## [What you need to do]
Please put the lines of the material from the line with "left wrist: (387, 713, 12)" to the line with "left wrist: (748, 693, 17)", both included, into a numbered list, and leave out any blank lines.

Start of Provided data

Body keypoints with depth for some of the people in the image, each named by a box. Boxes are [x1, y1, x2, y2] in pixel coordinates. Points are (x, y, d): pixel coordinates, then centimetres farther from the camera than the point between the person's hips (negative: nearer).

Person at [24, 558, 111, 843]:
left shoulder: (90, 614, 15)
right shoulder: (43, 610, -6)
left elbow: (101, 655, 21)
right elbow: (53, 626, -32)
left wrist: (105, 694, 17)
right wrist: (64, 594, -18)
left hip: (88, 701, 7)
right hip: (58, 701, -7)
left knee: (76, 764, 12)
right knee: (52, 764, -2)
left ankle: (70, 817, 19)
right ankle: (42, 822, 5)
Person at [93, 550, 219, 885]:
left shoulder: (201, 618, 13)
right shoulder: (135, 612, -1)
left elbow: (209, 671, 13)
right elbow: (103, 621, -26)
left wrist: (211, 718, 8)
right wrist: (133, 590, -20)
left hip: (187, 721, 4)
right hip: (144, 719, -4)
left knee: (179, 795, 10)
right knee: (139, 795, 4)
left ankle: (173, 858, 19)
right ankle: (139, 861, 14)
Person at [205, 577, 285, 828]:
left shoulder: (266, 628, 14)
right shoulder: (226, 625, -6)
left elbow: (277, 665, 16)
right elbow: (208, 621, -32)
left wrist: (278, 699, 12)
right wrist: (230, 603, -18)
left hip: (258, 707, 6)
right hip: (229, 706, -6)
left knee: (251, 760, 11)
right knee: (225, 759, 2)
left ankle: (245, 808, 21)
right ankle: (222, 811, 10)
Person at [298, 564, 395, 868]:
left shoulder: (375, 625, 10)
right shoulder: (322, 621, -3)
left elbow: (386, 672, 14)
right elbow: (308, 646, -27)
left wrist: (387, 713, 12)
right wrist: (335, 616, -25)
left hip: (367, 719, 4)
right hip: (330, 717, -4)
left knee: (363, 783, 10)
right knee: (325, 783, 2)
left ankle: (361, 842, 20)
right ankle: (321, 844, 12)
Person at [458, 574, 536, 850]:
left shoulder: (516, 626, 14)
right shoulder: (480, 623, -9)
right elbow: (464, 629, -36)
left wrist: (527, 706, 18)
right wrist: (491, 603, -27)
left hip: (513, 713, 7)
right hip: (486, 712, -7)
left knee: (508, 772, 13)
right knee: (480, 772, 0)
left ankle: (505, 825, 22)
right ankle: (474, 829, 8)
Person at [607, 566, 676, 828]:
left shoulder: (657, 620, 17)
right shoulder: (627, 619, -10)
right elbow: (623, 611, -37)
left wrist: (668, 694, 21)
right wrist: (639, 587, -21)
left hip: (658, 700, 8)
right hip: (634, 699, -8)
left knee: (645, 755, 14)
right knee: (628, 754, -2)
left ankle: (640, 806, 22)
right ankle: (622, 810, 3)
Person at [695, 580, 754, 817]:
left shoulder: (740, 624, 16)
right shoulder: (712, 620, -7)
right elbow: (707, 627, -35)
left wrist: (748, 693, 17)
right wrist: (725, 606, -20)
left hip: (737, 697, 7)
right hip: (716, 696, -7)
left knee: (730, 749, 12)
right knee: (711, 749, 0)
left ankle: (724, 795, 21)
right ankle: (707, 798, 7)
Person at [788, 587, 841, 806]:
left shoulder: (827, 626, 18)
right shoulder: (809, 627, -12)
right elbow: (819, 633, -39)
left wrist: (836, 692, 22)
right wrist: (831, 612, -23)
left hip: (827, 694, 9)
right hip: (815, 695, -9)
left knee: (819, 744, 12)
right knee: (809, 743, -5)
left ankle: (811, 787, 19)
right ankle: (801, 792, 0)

End of Provided data
Start of Provided data

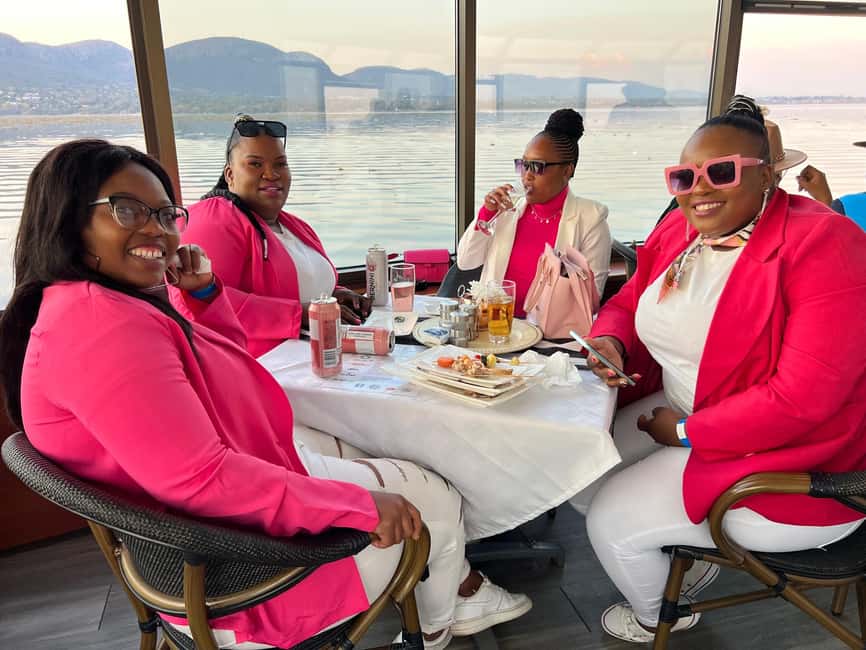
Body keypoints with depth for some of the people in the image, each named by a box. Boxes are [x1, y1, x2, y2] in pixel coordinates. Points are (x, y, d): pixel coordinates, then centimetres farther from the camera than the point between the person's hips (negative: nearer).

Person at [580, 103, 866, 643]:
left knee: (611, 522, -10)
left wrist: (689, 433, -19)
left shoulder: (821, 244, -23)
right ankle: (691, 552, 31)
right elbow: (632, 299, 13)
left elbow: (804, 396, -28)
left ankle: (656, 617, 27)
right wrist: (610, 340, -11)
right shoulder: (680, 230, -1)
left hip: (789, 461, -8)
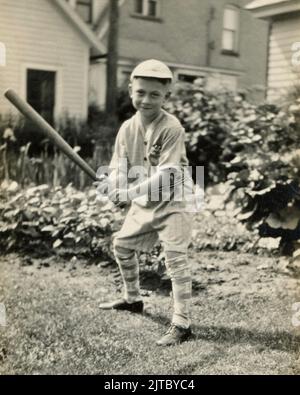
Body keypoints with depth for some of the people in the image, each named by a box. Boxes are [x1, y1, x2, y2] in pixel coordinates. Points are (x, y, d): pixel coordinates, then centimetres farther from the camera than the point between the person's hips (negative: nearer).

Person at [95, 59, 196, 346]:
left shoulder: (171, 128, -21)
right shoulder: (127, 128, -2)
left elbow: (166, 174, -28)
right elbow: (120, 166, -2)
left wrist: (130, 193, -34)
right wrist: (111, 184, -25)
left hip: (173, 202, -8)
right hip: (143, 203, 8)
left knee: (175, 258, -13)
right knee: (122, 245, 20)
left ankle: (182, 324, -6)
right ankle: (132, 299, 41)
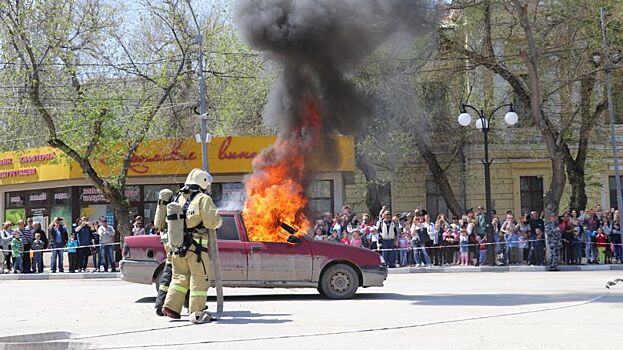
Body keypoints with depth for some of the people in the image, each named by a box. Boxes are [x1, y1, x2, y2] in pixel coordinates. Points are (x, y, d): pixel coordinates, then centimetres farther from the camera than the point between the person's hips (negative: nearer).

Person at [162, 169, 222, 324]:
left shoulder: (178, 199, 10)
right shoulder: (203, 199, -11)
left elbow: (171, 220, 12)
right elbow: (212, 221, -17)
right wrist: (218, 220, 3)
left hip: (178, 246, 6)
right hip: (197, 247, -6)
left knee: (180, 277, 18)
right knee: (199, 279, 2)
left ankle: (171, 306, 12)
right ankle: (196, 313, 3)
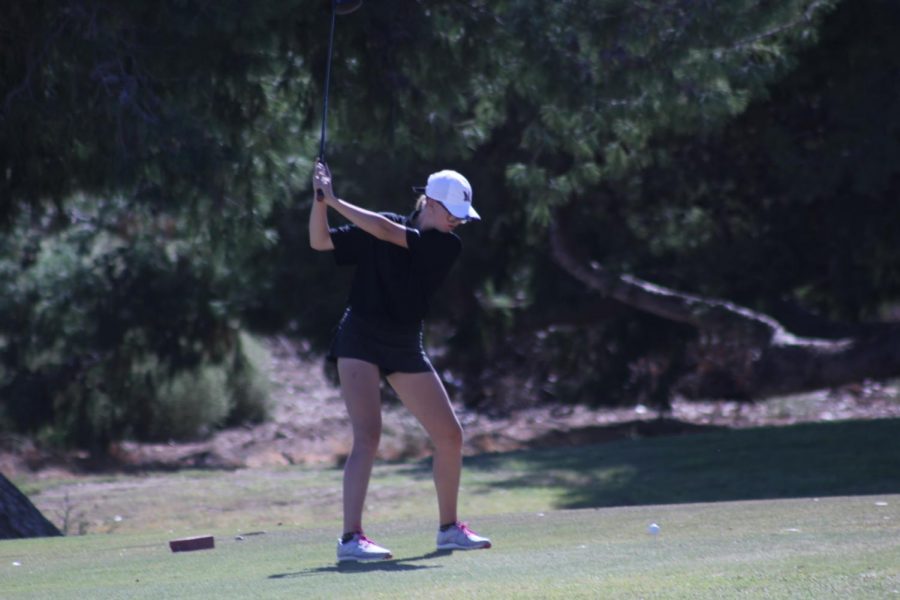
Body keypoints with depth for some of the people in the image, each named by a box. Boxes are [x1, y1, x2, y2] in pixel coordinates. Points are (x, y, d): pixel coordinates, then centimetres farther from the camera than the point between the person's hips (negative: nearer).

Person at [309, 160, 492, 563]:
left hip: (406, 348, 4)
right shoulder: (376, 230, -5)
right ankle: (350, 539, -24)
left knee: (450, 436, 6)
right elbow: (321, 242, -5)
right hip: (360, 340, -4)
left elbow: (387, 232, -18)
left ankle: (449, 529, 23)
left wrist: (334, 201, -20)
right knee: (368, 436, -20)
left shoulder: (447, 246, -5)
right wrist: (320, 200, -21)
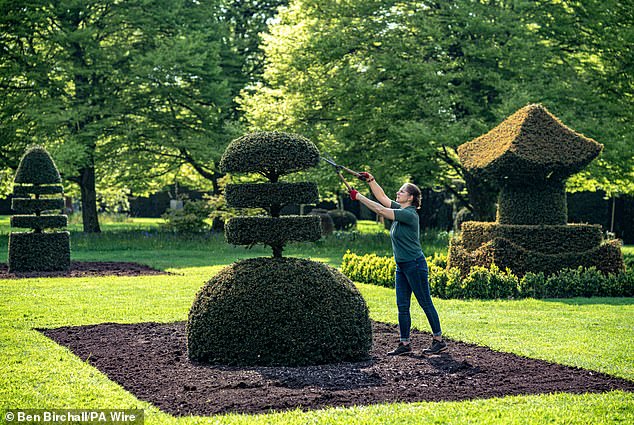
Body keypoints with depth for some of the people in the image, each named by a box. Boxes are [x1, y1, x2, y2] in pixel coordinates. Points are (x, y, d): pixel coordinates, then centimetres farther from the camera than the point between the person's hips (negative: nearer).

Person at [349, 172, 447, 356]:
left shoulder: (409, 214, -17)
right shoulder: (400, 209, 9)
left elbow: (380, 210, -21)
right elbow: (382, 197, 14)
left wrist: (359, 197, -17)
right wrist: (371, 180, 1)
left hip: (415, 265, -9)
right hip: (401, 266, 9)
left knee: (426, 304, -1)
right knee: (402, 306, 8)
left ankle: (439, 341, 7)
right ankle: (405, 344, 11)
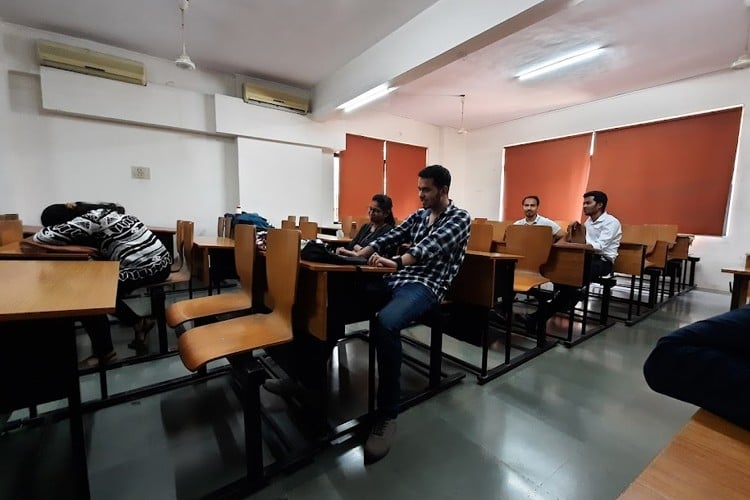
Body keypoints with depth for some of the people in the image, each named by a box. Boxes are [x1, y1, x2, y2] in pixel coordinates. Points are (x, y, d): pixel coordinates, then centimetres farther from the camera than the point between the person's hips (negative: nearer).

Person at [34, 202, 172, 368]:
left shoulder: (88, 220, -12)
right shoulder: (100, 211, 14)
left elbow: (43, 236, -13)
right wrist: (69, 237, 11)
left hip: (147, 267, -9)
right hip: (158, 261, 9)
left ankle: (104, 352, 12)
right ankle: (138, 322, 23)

End of Provided data

## [Response area]
1. left wrist: (387, 713, 12)
2. right wrist: (335, 616, -25)
3. left hip: (367, 719, 4)
4. right hip: (330, 717, -4)
5. left knee: (363, 783, 10)
6. right knee: (325, 783, 2)
7. left ankle: (361, 842, 20)
8. right ankle: (321, 844, 12)
9. Person at [458, 574, 536, 850]:
10. left shoulder: (516, 626, 14)
11. right shoulder: (480, 623, -9)
12. right elbow: (464, 629, -36)
13. left wrist: (527, 706, 18)
14. right wrist: (491, 603, -27)
15. left hip: (513, 713, 7)
16. right hip: (486, 712, -7)
17. left knee: (508, 772, 13)
18. right knee: (480, 772, 0)
19. left ankle: (505, 825, 22)
20. right ankle: (474, 829, 8)
21. Person at [607, 566, 676, 828]:
22. left shoulder: (657, 620, 17)
23. right shoulder: (627, 619, -10)
24. right elbow: (623, 611, -37)
25. left wrist: (668, 694, 21)
26. right wrist: (639, 587, -21)
27. left hip: (658, 700, 8)
28. right hip: (634, 699, -8)
29. left knee: (645, 755, 14)
30. right knee: (628, 754, -2)
31. left ankle: (640, 806, 22)
32. right ankle: (622, 810, 3)
33. Person at [695, 580, 754, 817]:
34. left shoulder: (740, 624, 16)
35. right shoulder: (712, 620, -7)
36. right elbow: (707, 627, -35)
37. left wrist: (748, 693, 17)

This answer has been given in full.